ブレストはにやりと笑うと、早速、本題に入った。


「は、はい。確かにそうであります」




「リッキー、きみには告げてると思うが、まず、なにをさておいても、片付けなくてはならないことは、前任のエージェントとSSの回収だ」

ブレストはリッキーに確認を迫った。


「了解しております」

「彼女らの回収には、ぜひ、きみらの協力をいただきたい」

「もちろんです」


「リッキー、きみの他にエスパーは、ここに何人いる?」

「わたしと、ジェニーを入れて、12人です。あいにく、みんな出払っており、ただいま、ここにはだれもおりません」


「ふむ。で、その種類と力は?」

「テレパス、念動力者、透視力者です」


「瞬間移動者は?」

「まだ、いません」


「結構」


「どう、協力しますか?」

リッキーは本題に入った。


「まずは、この大使館への出入りの自由を要求する。正門からではなくとも・・・」


にたっ。


--- ^_^ わっはっは! ---


「仰せの通りに」

エスパーのリッキーは、にやりとした。


「あなた方の部屋も用意しております。ご自由にお使いください」

外商部長が言った。


「結構。Z国への文明支援は、これが完了後に直ちに取り掛かることにする。まずは、先日、リッキーに転送した、われらが委員会最高理事からの親書を渡しておこう」


さっ。

ブレストは、一枚の紙をリッキーに差し出した。


「原紙だ。きみらの元首に届けてくれ給え」

リッキーはそれが本物であることを確認すると、マイクに手渡した。


こくっ。

マイクは頷くと、丁寧にそれを胸にしまった。


「では、次に、ここでのあなた方のお部屋に、ご案内しましょう」

ジェニーは、エルフィア人たちとエレベータで最上階に行くと、いくつかの電子ロックと生体認証の通路を抜けた。

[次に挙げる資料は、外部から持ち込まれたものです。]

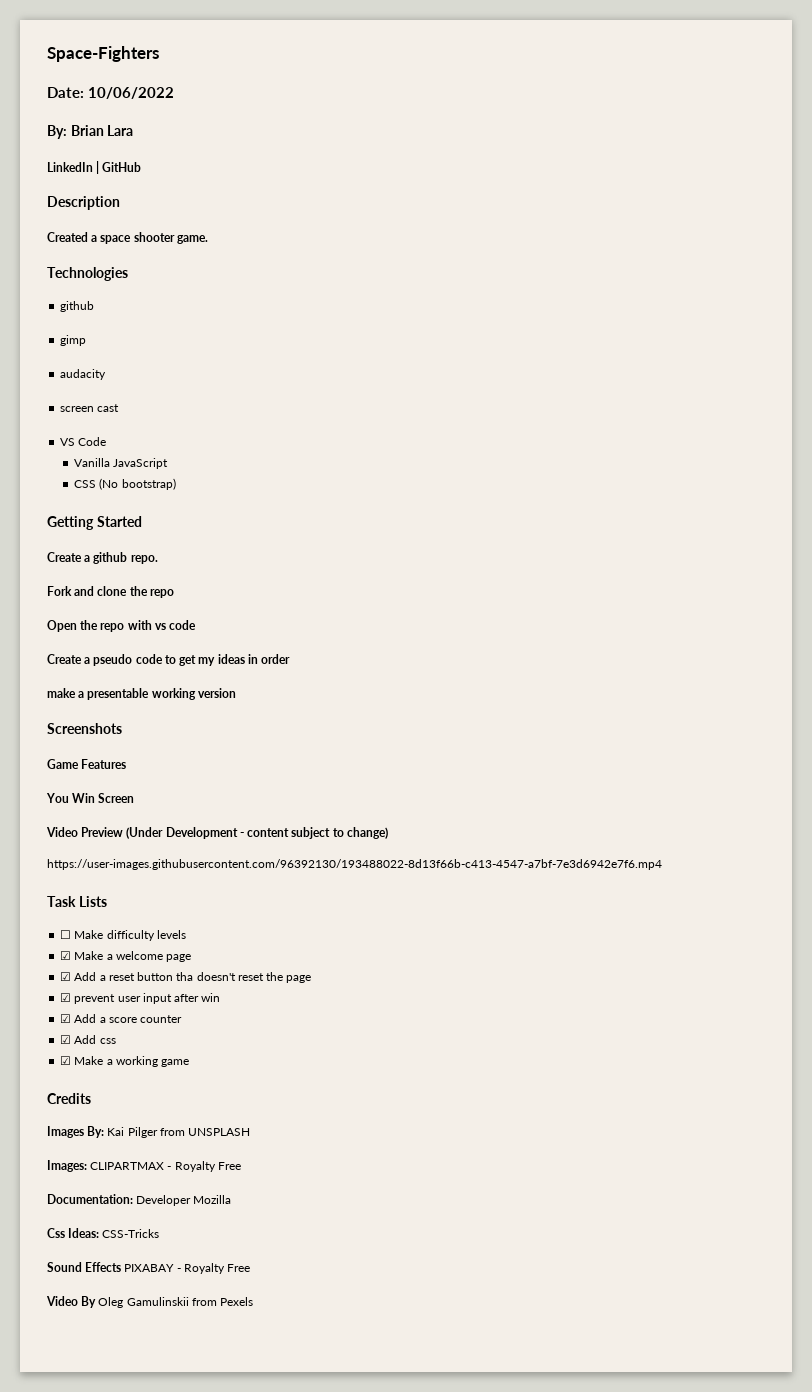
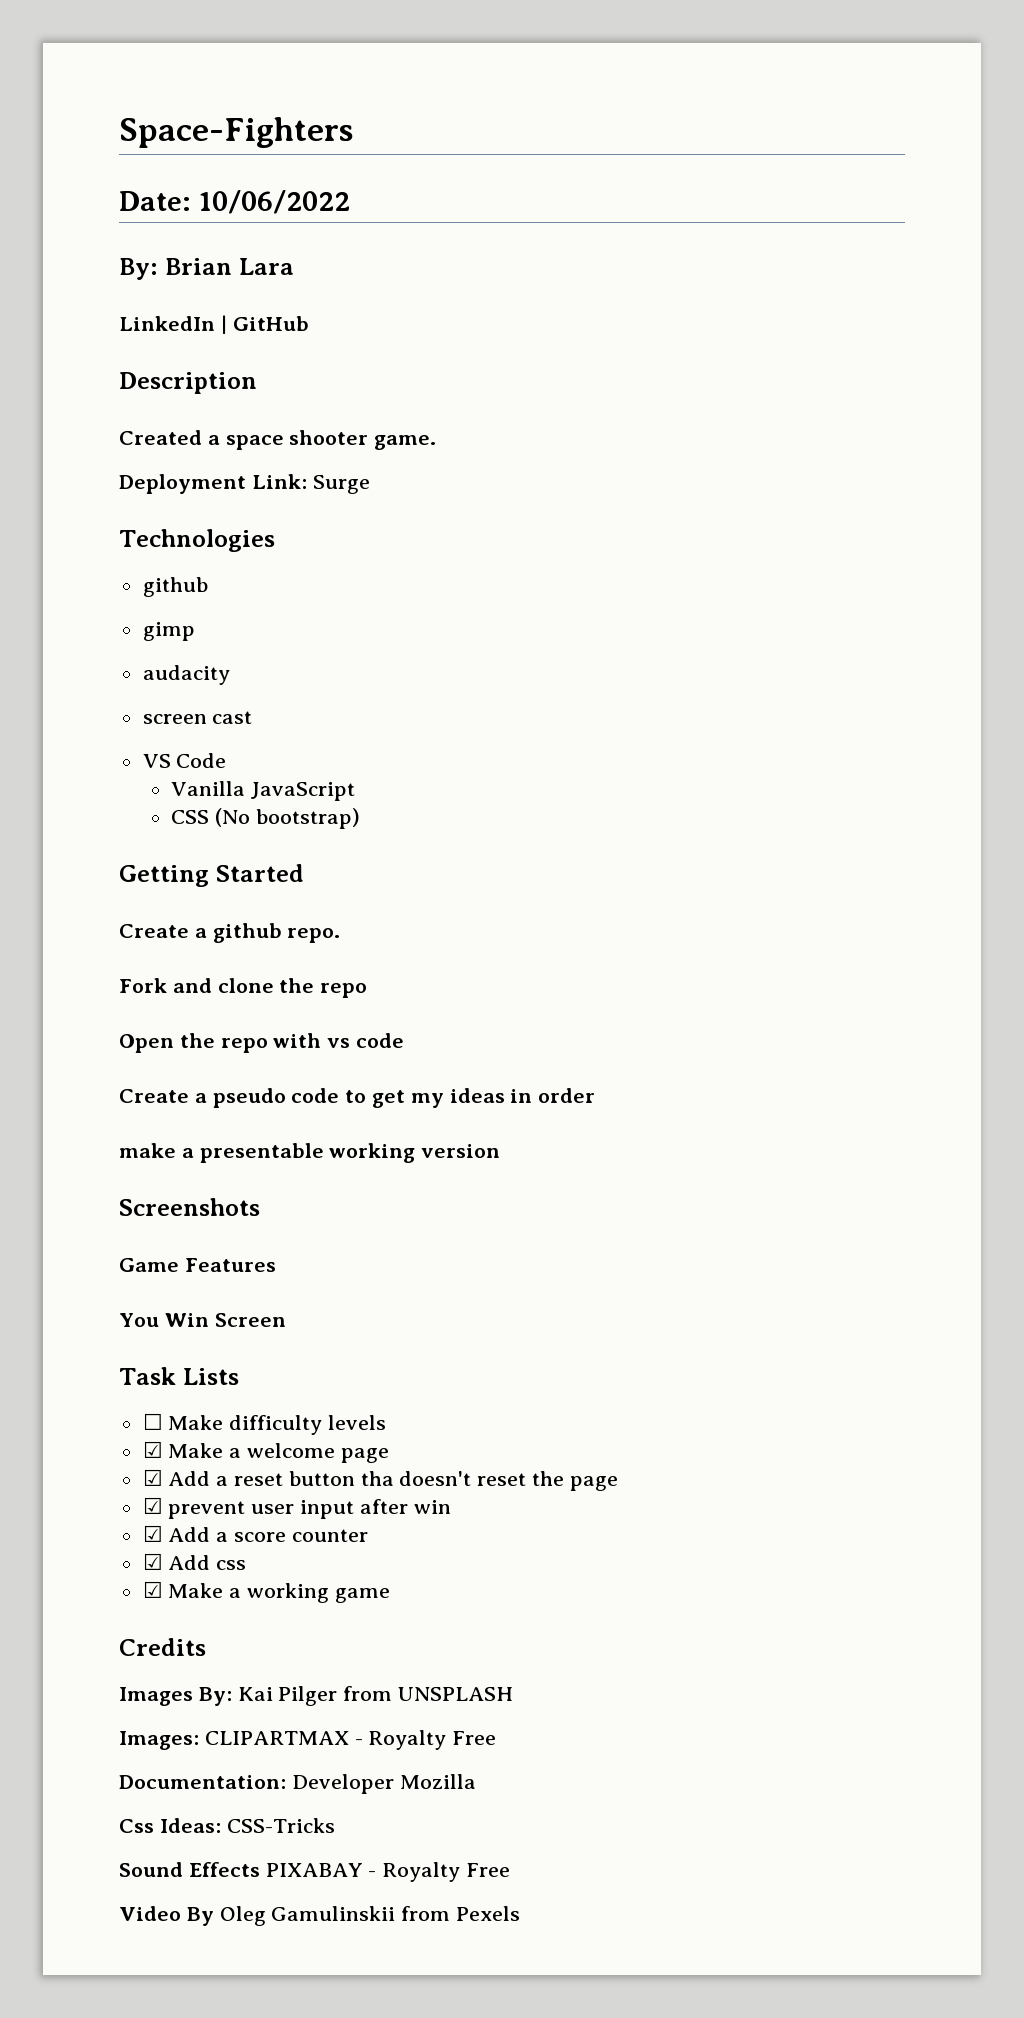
(208, 239) none -> [119,474,370,494] // Deployment Link: Surge
[46,827,388,839] [47,859,662,870] // Video Preview (Under Development - content subject to change) // https://user-images.githubusercontent.com/96392130/193488022-8d13f66b-c413-4547-a7bf-7e3d6942e7f6.mp4 -> (286, 1320) none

「ここに自由に入れるよう、これをお渡ししておきます」

ちゃらん。


「これは、どうも」

ジェニーは電子キーをブレストに渡した後、さらにスペアを各人に渡そうとした。


ちゃらら・・・。


「いや、彼女たちには不要だ」

「しかし・・・」

ジェニーは困惑した。


「入れなくなりますよ」

「大丈夫だ。本当に必要ないんでね。入りたければ、いつだって入れる。違うかね?」


--- ^_^ わっはっは! ---


ブレストはリュミエラたちに目配せした。


「ふふふ・・・」

SSたちは、可笑しそうに、ジェニーを見た。


「そう、おっしゃるんなら・・・」

「このやたら広いところは?」


「ここの大広間は、これから、あなた方の活動の中心となるお部屋です。ここへは、専用エレベータでないと来れません。さらにこの奥には、皆さま各々の個室を用意しております。各部屋とも、一流の調度を心がけました」

ジェニーの案内で、各人の部屋も、彼らは確認した。


(同時に、入ったら、いつでも監禁できるということだな・・・)


「いや、これはどうして。出入り口が一つとは、大変立派なセキュリティで」

ブレストは皮肉を交えてお世辞を言った。


「お気に召しましたか?」

マイクがブレストの顔色を窺った。


「リーエス。大変結構。大いに気に入りましたよ」


にこっ。

「あは。それは、それは。わたくしどもには、身に余る光栄です」

ブレストが笑うと、マイクたちも笑った。


「これらの部屋がある一帯は、われわれ商務部のエージェント専用区域で、部外者の立ち入りは堅く禁止しております」


「さしあったって、これからのことを相談したいのだが、大広間に行くかね?」

ブレストの言葉に、Z国の三人は頷いた。